Execs at a research company we’re partnering with recently walked us through how time gets scheduled for new research studies. The workflow lives inside a system that’s built for project management, not quick/easy scheduling. They need a simple way to request space, see conflicts, and make handoffs visible so projects aren’t held together by hallway conversations and calendar voodoo. They’ve been trying to muscle through it for years and have hit a wall.
A marketing team at a manufacturing company we’re building with has been debating whether the first release of a new AI product for their B2B customers should include deep links down to the exact page inside a source document or simply cite sources and let the user read the doc if they want. As we’ve talked it through together, it’s become clear that the extra effort to build this would slow the launch and arguably would have minimal impact on the value for the customer and their experience.
Why these stories led me to build 2 simple tools
Across conversations with mid-sized companies in different industries, we keep running into the same patterns.. people spend a bunch of time reorienting instead of advancing the work. Critical workflows live inside systems that aren’t built for purpose or getting into a flow state. Leaders prioritize perfection over momentum.
After enough reps and seeing these patterns over and over, I realized we needed a simple way to help folks understand where their team is really at today and an honest way to choose the next bet that people will actually adopt. So I built 2 simple tools shaped by what we’ve observed:
The AI Sanity Check: A short pulse that helps leaders agree on their real starting point and commit to a measurable change over the next 30 days.

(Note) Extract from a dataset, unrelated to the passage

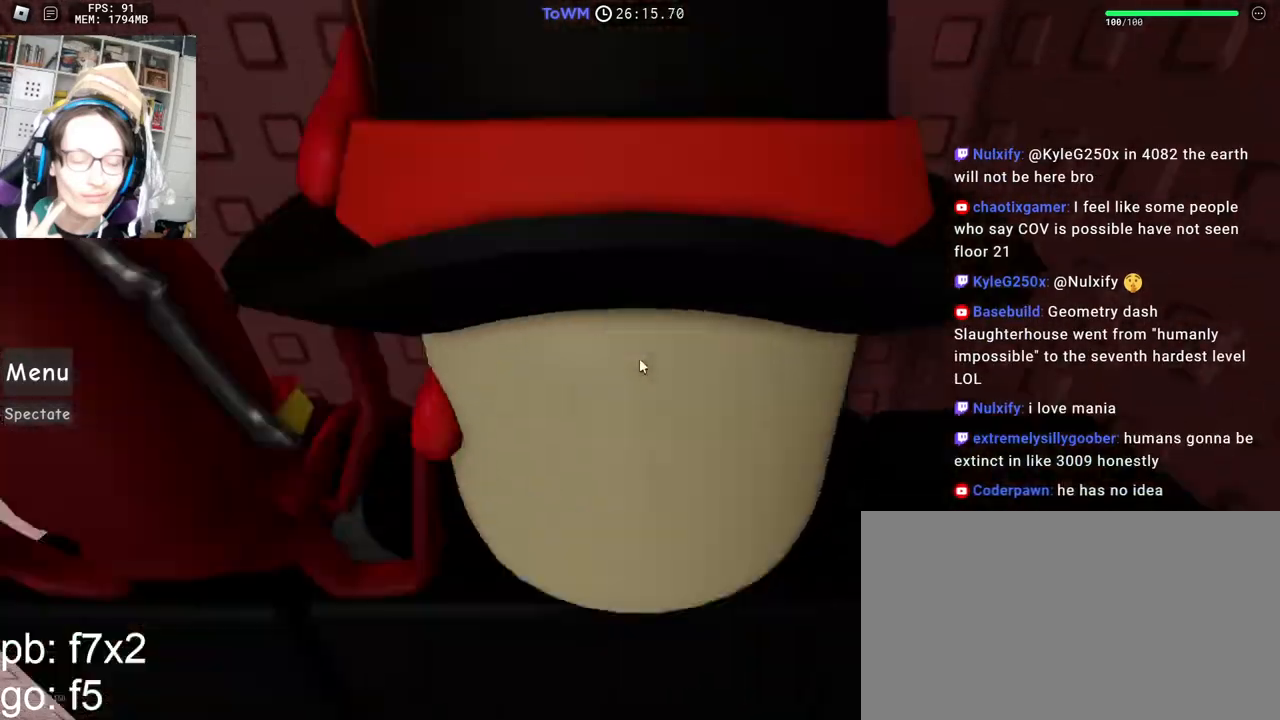
{"keys": [], "mouse": ["right"], "events": [[333, "mouse_right", "down"], [383, "a", "down"], [383, "w", "down"], [500, "a", "up"], [500, "w", "up"]]}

The AI Impact Analyzer: A straightforward scoring lens that makes tradeoffs visible across effort, impact, and ROI so everyone can get aligned.
These were born out of notes, calls, and screen shares. They exist to be used in the middle of real work where clarity and the order you do things in matter most.
The sanity check that keeps you honest
The AI Sanity Check is a short, plain language pulse on your reality. Most teams fall into one of these stages: Absent, Aware, Emergent, and Structured.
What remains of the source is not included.